The first constraint is connection-node saturation: industrial-scale solar tends to cluster at a limited number of strong substations so marginal capacity becomes disproportionately expensive once those nodes saturate while also becoming more exposed to curtailment risk.
Other constraints include voltage and reactive-power management as recurring owner costs at scale; ramping and reserve needs where solar-heavy procurement creates steep daily ramps requiring absorption through hydro dispatch, batteries or cross-border trades; and balancing plus settlement costs where effective delivered cost includes PPA strike plus shaping plus imbalance plus replacement volumes during curtailment or outage periods—add-ons that can quietly add several euros per MWh if portfolios are not aggregated and actively managed.
Aggregation as the commercial enabler for firmed attribute delivery
This is where portfolio aggregation moves from optional optimisation into core commercial design under CBAM-facing expectations about verifiable low-carbon electricity attributes delivered reliably enough for buyer claims.
A portfolio-level aggregator can combine geographically diversified wind, node-optimised solar deployment, storage dispatch strategies and intraday repositioning to deliver firmed green blocks to CBAM-exposed industry while reducing forecast error, lowering imbalance costs and converting intermittent generation into deliverable procurement products.
For platforms delivering roughly 2.0–3.0 TWh per year, even a net improvement of €3–5/MWh from aggregation-related benefits translates into about €6–15 million of annual value—described as often determining whether projects survive downside scenarios or fail under stress conditions tied to congestion risk.
Grid upgrade slips: how delays propagate into early-year losses
The stress test flagged in planning focuses on grid-upgrade slip of 12–18 months rather than total system failure across all assets in a portfolio programme.

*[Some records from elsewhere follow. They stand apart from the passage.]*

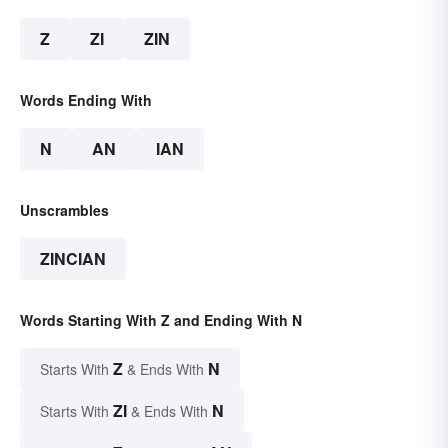
Z
ZI
ZIN
Words Ending With
N
AN
IAN
Unscrambles
ZINCIAN
Words Starting With Z and Ending With N
Z
N
Starts With
& Ends With
ZI
N
Starts With
& Ends With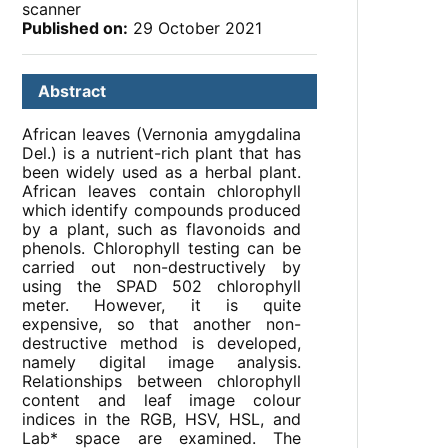
scanner
Published on:
29 October 2021
Abstract
African leaves (Vernonia amygdalina
Del.) is a nutrient-rich plant that has
been widely used as a herbal plant.
African leaves contain chlorophyll
which identify compounds produced
by a plant, such as flavonoids and
phenols. Chlorophyll testing can be
carried out non-destructively by
using the SPAD 502 chlorophyll
meter. However, it is quite
expensive, so that another non-
destructive method is developed,
namely digital image analysis.
Relationships between chlorophyll
content and leaf image colour
indices in the RGB, HSV, HSL, and
Lab* space are examined. The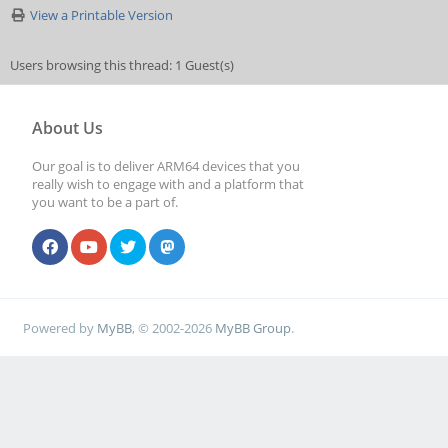
View a Printable Version
Users browsing this thread: 1 Guest(s)
About Us
Our goal is to deliver ARM64 devices that you
really wish to engage with and a platform that
you want to be a part of.
Powered by
MyBB
, © 2002-2026
MyBB Group
.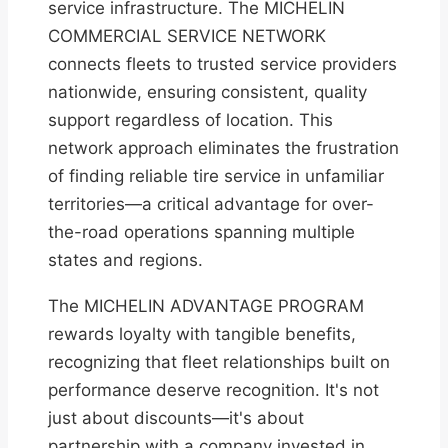
service infrastructure. The MICHELIN
COMMERCIAL SERVICE NETWORK
connects fleets to trusted service providers
nationwide, ensuring consistent, quality
support regardless of location. This
network approach eliminates the frustration
of finding reliable tire service in unfamiliar
territories—a critical advantage for over-
the-road operations spanning multiple
states and regions.
The MICHELIN ADVANTAGE PROGRAM
rewards loyalty with tangible benefits,
recognizing that fleet relationships built on
performance deserve recognition. It's not
just about discounts—it's about
partnership with a company invested in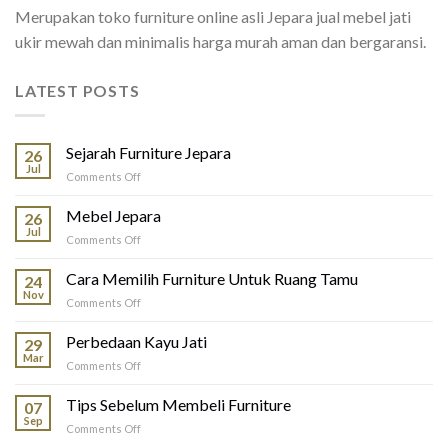
Merupakan toko furniture online asli Jepara jual mebel jati
ukir mewah dan minimalis harga murah aman dan bergaransi.
LATEST POSTS
Sejarah Furniture Jepara
26
Jul
on
Comments Off
Sejarah
Furniture
Mebel Jepara
26
Jepara
Jul
on
Comments Off
Mebel
Jepara
Cara Memilih Furniture Untuk Ruang Tamu
24
Nov
on
Comments Off
Cara
Memilih
Perbedaan Kayu Jati
29
Furniture
Mar
on
Comments Off
Untuk
Perbedaan
Ruang
Kayu
Tips Sebelum Membeli Furniture
Tamu
07
Jati
Sep
on
Comments Off
Tips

The failure mode in portfolio structures is described as partial delay where some nodes lag while others proceed; if planned capacity totalling around 300 MW is delayed by 18 months, deferred generation could reach roughly 700–1,000 GWh depending on whether it is wind- or solar-heavy output being postponed.
At €70–90/MWh this equates to €49–90 million of postponed revenue and attribute delivery concentrated in early years when financing carry costs and contract milestones matter most; equity IRR impacts are described as compressing by about 100–200 basis points in a disciplined base case and about 150–250 basis points in an aggressive upside case when delays coincide with increased grid CAPEX needs or forced merchant exposure.
Compliance implications across steel, aluminium, fertilisers, cement—and hydrogen-linked decarbonisation pathways
The practical conclusion drawn from these figures is that CBAM-exposed exporters cannot treat green electricity as a generic “PPA at the lowest strike.” They need portfolio solutions capable of delivering dependable attribute volumes under real grid constraints across sectors including cement, steel, aluminium and fertilisers—alongside electricity exports where interconnection economics can be decisive—and any hydrogen-related decarbonisation plans that rely on credible low-carbon power inputs.
For EU importers evaluating supplier claims under CBAM-linked scrutiny while operating within EU ETS dynamics under the broader European Green Deal policy architecture, these numbers underline why contract settlement terms must align with delivery reliability rather than only headline pricing.
For EU producers competing against imports from high-electricity-intensity supply chains, the same analysis suggests competitive pressure will increasingly shift toward those able to demonstrate verifiable low-carbon electricity attributes backed by firming structures resilient to curtailment patterns and grid-delivery timelines during both planning cycles leading up to compliance reporting requirements associated with CBAM implementation phases.